I had an ulterior motive for pushing the surgery. I was waiting on some Escozul (treatment used in Cuba). I began taking it about 2 weeks before the surgery.

April 2008 - Going Under the Knife
July 15th, 2011

Two weeks before my surgery I cut my hair short. If I had to go through chemo I wanted to gradually shorten my hair so that if it all fell out it wouldn't be too shocking for me.

On April 19th, my sister, a couple of friends and I went out for a pre-surgery celebration.

After my diagnosis I was determined to do everything (natural) I could possibly do.  I became vegan which seemed to be a logical choice when I had already committed to being vegetarian, but I found the diet too strict and difficult to maintain.  I remained a vegetarian, but gradually introduced small amounts of (organic, hormone-free) dairy back into my diet.  I also began drinking freshly made organic juices that consisted of carrots, beets, broccoli, and oranges daily. I couldn’t control cancer, but I could control every single thing I put into my body.

On Friday, April 25th (a day I'll never forget) I went in for surgery. It was a success. The surgeon removed a larger area around the tumor to ensure that we had clean margins (if they weren't I'd have to go back for an additional surgery). Tests of the surrounding areas were negative which meant I wouldn't have to go back. I went home with a drain below my right arm and limited movement. I took the following week off from work and allowed myself to recover.

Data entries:

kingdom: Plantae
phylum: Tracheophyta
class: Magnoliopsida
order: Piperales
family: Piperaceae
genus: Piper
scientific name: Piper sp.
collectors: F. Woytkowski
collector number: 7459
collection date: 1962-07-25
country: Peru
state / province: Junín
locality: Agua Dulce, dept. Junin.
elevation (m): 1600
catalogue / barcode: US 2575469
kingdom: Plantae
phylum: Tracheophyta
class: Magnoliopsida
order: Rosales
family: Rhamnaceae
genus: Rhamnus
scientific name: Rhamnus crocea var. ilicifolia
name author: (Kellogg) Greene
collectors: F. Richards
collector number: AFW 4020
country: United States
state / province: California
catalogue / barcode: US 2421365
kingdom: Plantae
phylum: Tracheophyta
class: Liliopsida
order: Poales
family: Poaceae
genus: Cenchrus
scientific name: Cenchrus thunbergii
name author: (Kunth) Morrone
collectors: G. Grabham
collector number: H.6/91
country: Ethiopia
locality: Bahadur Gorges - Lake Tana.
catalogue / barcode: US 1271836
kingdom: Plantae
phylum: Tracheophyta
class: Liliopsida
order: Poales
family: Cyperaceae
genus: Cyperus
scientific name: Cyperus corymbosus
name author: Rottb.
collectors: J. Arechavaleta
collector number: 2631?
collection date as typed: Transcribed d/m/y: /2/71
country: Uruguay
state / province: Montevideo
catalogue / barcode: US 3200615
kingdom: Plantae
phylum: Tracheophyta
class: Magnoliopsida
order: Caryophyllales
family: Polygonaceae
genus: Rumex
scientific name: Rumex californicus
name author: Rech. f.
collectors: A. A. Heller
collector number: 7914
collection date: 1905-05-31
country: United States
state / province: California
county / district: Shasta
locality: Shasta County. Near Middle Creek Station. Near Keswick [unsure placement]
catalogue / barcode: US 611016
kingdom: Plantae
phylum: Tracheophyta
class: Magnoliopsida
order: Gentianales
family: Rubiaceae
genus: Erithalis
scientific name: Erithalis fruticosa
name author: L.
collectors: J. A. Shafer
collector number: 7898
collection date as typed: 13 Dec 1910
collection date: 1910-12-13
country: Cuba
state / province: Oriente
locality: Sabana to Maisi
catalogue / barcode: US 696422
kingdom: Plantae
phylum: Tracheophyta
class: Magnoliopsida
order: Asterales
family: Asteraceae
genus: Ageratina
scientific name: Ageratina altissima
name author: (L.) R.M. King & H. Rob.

Task brief:
Retype the part of the surgery account that begins at the words "April 2008 - Going" and stops after the words "a pre-surgery celebration.". The data entries have no connection to the text about the surgery.

Your solution:
April 2008 - Going Under the Knife
July 15th, 2011

Two weeks before my surgery I cut my hair short. If I had to go through chemo I wanted to gradually shorten my hair so that if it all fell out it wouldn't be too shocking for me.

On April 19th, my sister, a couple of friends and I went out for a pre-surgery celebration.